We're making a cheese custard here. The parsley is there to curdle the cream
to a small extent. The straining is necessary to eliminate the whey (and
make it thick/strong enough to "stand" ie: can be thick enough to mold, or
hold a shape when dropped from a spoon, which requires only a small amount
of curdling : very small curds, of perhaps a grainy consistency, or similar
to ricotta, or should perhaps be only partially curdled.). The eggs are then
added to make a thick liquor, which is poured into the pre-baked coffin
containing the marrow/fruit . 

Why parsley as a thickening/curdling agent? Any sour substance would be
contraindicated, because this is a sweet pie, and no sugar is added to the
custard mixture: rather, it is sprinkled on top. Medievally speaking, it is
quite economical to make, being lacking in expensive spices, with only a
little sugar at the end.

Cookbook manuscripts from that period onwards frequently have making the
cheese as the first step in a recipe that contains fresh cheese. That, I
submit, is the case here, just as Adamantius suggested that some of the
procedure is given to us out of sequence.

We have allowed our fascination with the whole whipping/straining issue to
cloud our ability to read the recipe as printed. So yes, Katherine was
right. There is no beating going on here. We are draining curdled cream to
make a cream cheese custard (not in the modern sense of cream cheese, though
Philadelphia Brand might do in an extreme emergency, since this cream is not
actually being soured to any great extent). I suspect our strainer is lined
with something such as linen or cheesecloth. As a cheesemaker and a cook,
I'm rather ashamed that this concept didn't hit me before now.

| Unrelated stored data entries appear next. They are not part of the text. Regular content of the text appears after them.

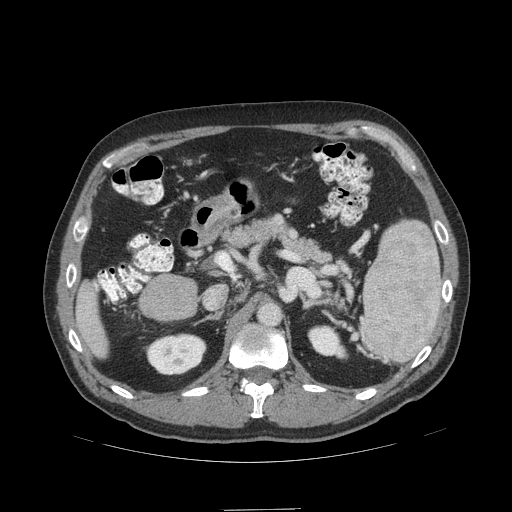
Contrast-enhanced abdominal CT (liver protocol), one axial slice; position 58 of 99 along the scan axis; soft-tissue window (W 400 / L 40 HU); 2.5 mm slice thickness; 512 × 512 image matrix. Case-level facts recorded for this patient, not image findings: diagnosis: hepatocellular carcinoma (patient treated with transarterial chemoembolisation; whether this scan precedes or follows treatment is not stated here); TNM stage (as recorded): Stage-I; Child-Pugh class: A; tumour differentiation: no biopsy; tumour nodularity: uninodular.
Structures marked on this image (semi-automatically segmented with operator editing):
- liver parenchyma outside the tumour (the mass and vessels are separate outlines, so this box may not span the whole liver): bounding box (x1, y1, x2, y2) in pixels: (76, 280, 108, 358)
- portal vein: (95, 284, 97, 287)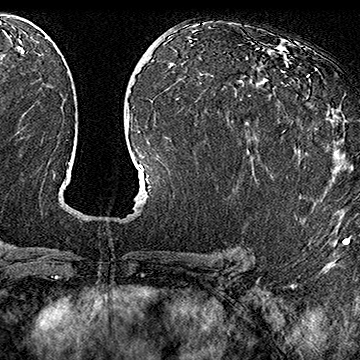
Breast MRI (dynamic contrast-enhanced), one axial slice; position 88 of 160 along the scan axis; cropped to one breast; dynamic contrast-enhanced series, time point 2 of 7 at this slice position (early post-contrast); 1.5 T; TE 2.8 ms, TR 5.4 ms; 360 × 360 image matrix. Female patient.
Outlined on this slice (semi-automatically segmented with operator editing):
- enhancing-tissue mask used for the functional tumour volume (all voxels passing the contrast-enhancement thresholds inside the analysis volume; usually the tumour): box from (x=255, y=74) to (x=310, y=181) px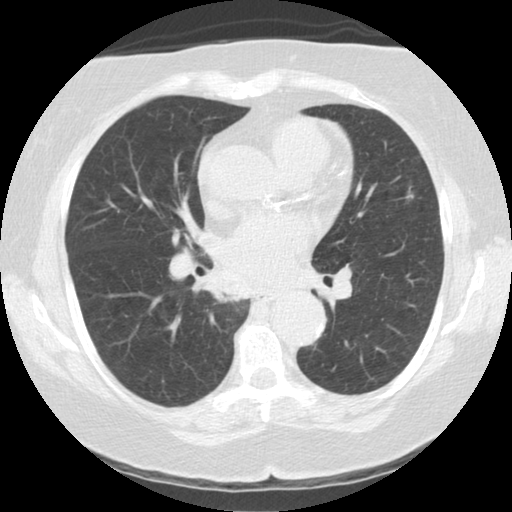
Low-dose screening chest CT, one axial slice; slice 70 of 122 in the series (ordered by position); reconstruction kernel STANDARD; lung window (W 1500 / L -600 HU); 2.5 mm slice thickness; 512 × 512 image matrix, field of view 329 × 329 mm.
Outlined on this slice (outlined manually by an expert reader):
- lesion 2 (nodule, upper lobe of left lung): bounding box (x1, y1, x2, y2) in pixels: (406, 191, 414, 199)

The next step is to see how much parsley it takes to curdle cream. This may
seem peculiar to some, but you can curdle milk and cream with any number of
things, not just vinegar, lemon juice, rennet, or an active culture like
yoghurt. Parsley, being somewhat acidic, would do the job to a mild degree,
and wouldn't leave behind the soured/bitter tastes some of the other agents. 

Aoife, running out to see if the post-drought rain has made any positive
effect on her parsley bed (having already bought the marrow, cream, prunes,
dates, etc. I shall have to blame you all if I become a candidate for
quadruple by-pass ;^D).
"Many things we need can wait. The child cannot."